Advertisement

David Shields takes over Dazed magazine -- for the day

Share
Los Angeles Times Book Critic

Wednesday morning on the website of the British arts and culture magazine Dazed, David Shields curates a group of writings (essays, poems, journal entries) that foreground “the question of how the writer solves being alive.” The contributors are Wayne Koestenbaum, Sarah Manguso, Ander Monson and L.A.’s own Maggie Nelson — four writers I admire quite a bit for, in Shields’ words, “possessing as thin a membrane as possible between life and art.”

He continues: “I no longer believe in Great Man Speaks. I no longer believe in Great Man Alone in a Room, Writing a Masterpiece. I believe in art as pathology lab, landfill, recycling station, death sentence, aborted suicide note, lunge at redemption. Your art is most alive and dangerous when you use it against yourself. That’s why I pick at my scabs. … I wanted literary collage to assuage human loneliness. Nothing can assuage human loneliness. Literature doesn’t lie about this — which is what makes it essential.”

In many ways, then, this is part of the project begun with his 2010 book “Reality Hunger,” which used collage and appropriation to poke holes in the traditional trope of the self-contained author telling a linear narrative.

Advertisement

For Shields, such strategies are essential for confronting the mash-up world in which we find ourselves, for reckoning with the instantaneous, and never finished, collage of contemporary cultural life. I’m not sure I entirely agree with him — but then again, I’m not sure I don’t.

In any case, to illustrate the point, he selects pieces from his contributors that highlight the conditional, that take the offhand and render it as art.

“I can’t write you in a book without talking about death, since each book is a little death, and good country is nothing if not mourning. Any writer will tell you this: that publication is a separation, train leaving the station,” Monson writes in “Country Music Death Notices, 1979-1980,” taken from his forthcoming “Letters to a Future Lover,” a set of responses to discoveries made in various libraries over the last seven years.

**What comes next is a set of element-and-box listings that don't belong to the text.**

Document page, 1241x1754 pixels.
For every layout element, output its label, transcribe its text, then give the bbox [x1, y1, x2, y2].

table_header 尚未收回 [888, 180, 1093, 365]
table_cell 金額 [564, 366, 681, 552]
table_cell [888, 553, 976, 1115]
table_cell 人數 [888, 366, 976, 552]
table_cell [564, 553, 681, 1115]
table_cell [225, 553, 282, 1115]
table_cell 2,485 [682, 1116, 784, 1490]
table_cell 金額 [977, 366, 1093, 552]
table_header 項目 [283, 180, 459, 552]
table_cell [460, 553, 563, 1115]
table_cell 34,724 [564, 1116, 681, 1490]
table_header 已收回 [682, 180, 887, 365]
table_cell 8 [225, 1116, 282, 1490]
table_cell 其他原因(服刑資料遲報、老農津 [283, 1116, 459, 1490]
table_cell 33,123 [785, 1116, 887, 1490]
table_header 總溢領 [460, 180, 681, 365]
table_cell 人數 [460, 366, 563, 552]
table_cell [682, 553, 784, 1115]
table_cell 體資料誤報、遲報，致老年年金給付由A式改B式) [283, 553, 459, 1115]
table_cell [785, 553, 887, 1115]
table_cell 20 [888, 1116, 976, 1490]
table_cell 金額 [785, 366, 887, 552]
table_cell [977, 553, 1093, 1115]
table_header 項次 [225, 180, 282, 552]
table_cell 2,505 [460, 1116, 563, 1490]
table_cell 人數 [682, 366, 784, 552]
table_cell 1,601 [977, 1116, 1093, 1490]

The idea is to resist, or rebel against “the slick disposability of ebooks and deletable pdfs” by paying homage to what remains.

And yet Monson — and by extension, Shields’ other contributors — is too smart to believe that anything is lasting, or that art will redeem us in a permanent way. “[W]hen we are confronted with a library full of … possible lives,” he notes, “we are awed by how much we do not know about the world. We cannot contain even a fraction of this information. We step away to clear our heads. We’re not dead, yet, not today.”

A similar sensibility marks Manguso’s piece, a diary entry about the difficulty of writing anything, and Koestenbaum’s loose poem cycle, which builds off observations, thoughts, what he calls “a higher pitch of ceremony, an occasion for intensified, unmoored consciousness”; “on Mercer / a burst of unnecessary / verbalization,” he writes in the first one.

The point, of course, is that all verbalization is unnecessary — except that it is not. Stories, language, reflection … this is all we have to keep the chaos of the world at bay. “Suppose I were to say that I had fallen in love with a color,” Nelson writes in an excerpt from “Bluets,” her 2009 book. “… A voluntary delusion, you might say.”

Advertisement

Yes, voluntary, and at the same time essential. Or, as she explains: “Above all, I want to stop missing you.”